Solving Pulley on a Pulley Problem using Force Analysis

[pmr]

I'm currently reading Kleppner and Kolenkow's "Introduction to Mechanics", and I'm working through the problem sets.

I'm only on chapter 2, but I happen to know Lagrangian mechanics. When I get stuck on a problem I occasionally take the Lagrangian approach to find the solution, and then I try to reverse-engineer the solution using old-style force diagrams and force analysis.

I'm currently looking at this problem here:
https://dl.dropboxusercontent.com/u/1818234/pulley-on-pulley/lagrangian-solution.pdf

The PDF shows problem from the textbook, and also Lagrangian solution that I was able to work out. However, I'm 100% baffled as to how one would obtain that solution using only force diagrams and force analysis. This is a chapter 2 problem, so the authors presumably expect you to solve it using more primitive methods, but I'm completely stuck.

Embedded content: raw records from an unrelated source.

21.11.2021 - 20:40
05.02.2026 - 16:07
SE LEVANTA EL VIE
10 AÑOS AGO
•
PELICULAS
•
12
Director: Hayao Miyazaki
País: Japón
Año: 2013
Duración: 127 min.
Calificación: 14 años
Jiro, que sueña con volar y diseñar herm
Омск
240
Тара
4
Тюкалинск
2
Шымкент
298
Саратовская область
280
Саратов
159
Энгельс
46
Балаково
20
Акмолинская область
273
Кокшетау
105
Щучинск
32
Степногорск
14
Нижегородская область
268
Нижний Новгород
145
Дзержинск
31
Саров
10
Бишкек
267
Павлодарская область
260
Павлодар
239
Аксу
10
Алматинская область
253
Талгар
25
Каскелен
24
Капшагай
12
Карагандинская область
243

Could anyone perhaps shed some light on how one might approach this without Lagrangian mechanics?

 

[Orodruin]

This should not be worse than drawing some free body diagrams and noting that the free pulley is massless (thus the tension in the top string must be twice that in the lower).

 

[pmr]

That the one tension would be twice the other makes sense. But having the relative tensions doesn't produce an answer. To find an absolute acceleration we need an absolute tension, which we don't yet have.

 

[Orodruin]

Did you use the geometrical constraints to relate the accelerations?

 

[pmr]

Yep, it's all in the PDF I linked to. The relation between the accelerations is on the last line of the first page; the acceleration of the second block is twice that of the first (and in the opposite direction).

 

[haruspex]

Yep, it's all in the PDF I linked to. The relation between the accelerations is on the last line of the first page; the acceleration of the second block is twice that of the first (and in the opposite direction).

Right, so if you let the lower tension be T and acceleration of M1 be a then you can write two equations with those two unknowns.

 

[pmr]

I take back my previous statement. The problem is indeed solvable once you know that one tension is twice the other. After doing some algebra I see that we can find the accelerations based on only just the ratio between the two tensions.

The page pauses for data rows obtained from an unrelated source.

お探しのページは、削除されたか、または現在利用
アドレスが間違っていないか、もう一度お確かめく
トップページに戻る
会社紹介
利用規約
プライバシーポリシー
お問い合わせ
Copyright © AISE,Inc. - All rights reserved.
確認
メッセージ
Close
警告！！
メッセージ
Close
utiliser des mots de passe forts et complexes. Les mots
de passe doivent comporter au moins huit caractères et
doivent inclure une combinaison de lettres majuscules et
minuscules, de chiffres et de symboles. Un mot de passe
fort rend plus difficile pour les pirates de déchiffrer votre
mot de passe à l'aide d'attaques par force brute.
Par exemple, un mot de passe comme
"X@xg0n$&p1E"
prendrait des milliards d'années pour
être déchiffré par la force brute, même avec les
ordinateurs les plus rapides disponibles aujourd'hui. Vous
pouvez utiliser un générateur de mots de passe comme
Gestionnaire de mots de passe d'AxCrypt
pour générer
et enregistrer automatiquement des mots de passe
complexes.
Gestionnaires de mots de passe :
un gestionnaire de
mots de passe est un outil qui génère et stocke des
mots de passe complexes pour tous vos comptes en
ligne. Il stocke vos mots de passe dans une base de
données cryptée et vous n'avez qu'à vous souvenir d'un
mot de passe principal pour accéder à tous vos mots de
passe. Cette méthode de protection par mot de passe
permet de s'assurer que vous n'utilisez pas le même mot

However, I now have a different confusion. It no longer makes sense to me that one tension is twice the other. It makes perfect sense that the net acceleration of the second mass is twice that of the first, but I don't see how we go from this simple statement about accelerations to any a claim about tensions.

I know that the tensions are indeed in the same ratio as the accelerations, because my Lagrangian approach tells me so. Yet, I can't figure out how I would explain that using simple intuition or logic. I want to solve this problem in a way that uses only the means provided in chapter 2 of this book, and I currently can't see how to do that.

Just for the sake of argument, how would I explain to a classroom of fresh students that relating the accelerations allows you to likewise relate the tensions?

Should I open up a new post of this more general question?

 

[ehild]

Draw the free-body diagram also for the moving pulley. If it is massless, the net force is zero, otherwise you would get infinite acceleration.

ehild

 

[haruspex]

I know that the tensions are indeed in the same ratio as the accelerations, because my Lagrangian approach tells me so. Yet, I can't figure out how I would explain that using simple intuition or logic.

In general, it does not follow that the ratios are the same. If the pulleys had mass, there would be a different relationship between the tensions, but the accelerations would still be 2:1. Similarly, a different arrangement might keep the tensions 2:1 but not the accelerations. E.g., instead of tying the lower rope to the floor, tie both of its ends to M2.
In the arrangement as given, the ratios are the same (or, more correctly, inverses of each other) because of the principles of mechanical advantage. In a small movement, M2 travels twice as far as M1, exerting effectively half the force on the pulley (the other half coming from the tied end).
To see that it is true from the basic laws of mechanics, consider the free body diagram for the lower pulley. It has no mass, therefore no net force on it (or the acceleration would be infinite).

 

[Orodruin]

drawing some free body diagrams and noting that the free pulley is massless (thus the tension in the top string must be twice that in the lower).

As stated ... The mass of the lower pulley would hardly be of interest for any free body diagram than for that of they pulley itself ;)

All being said, I do prefer the Lagrangian approach here.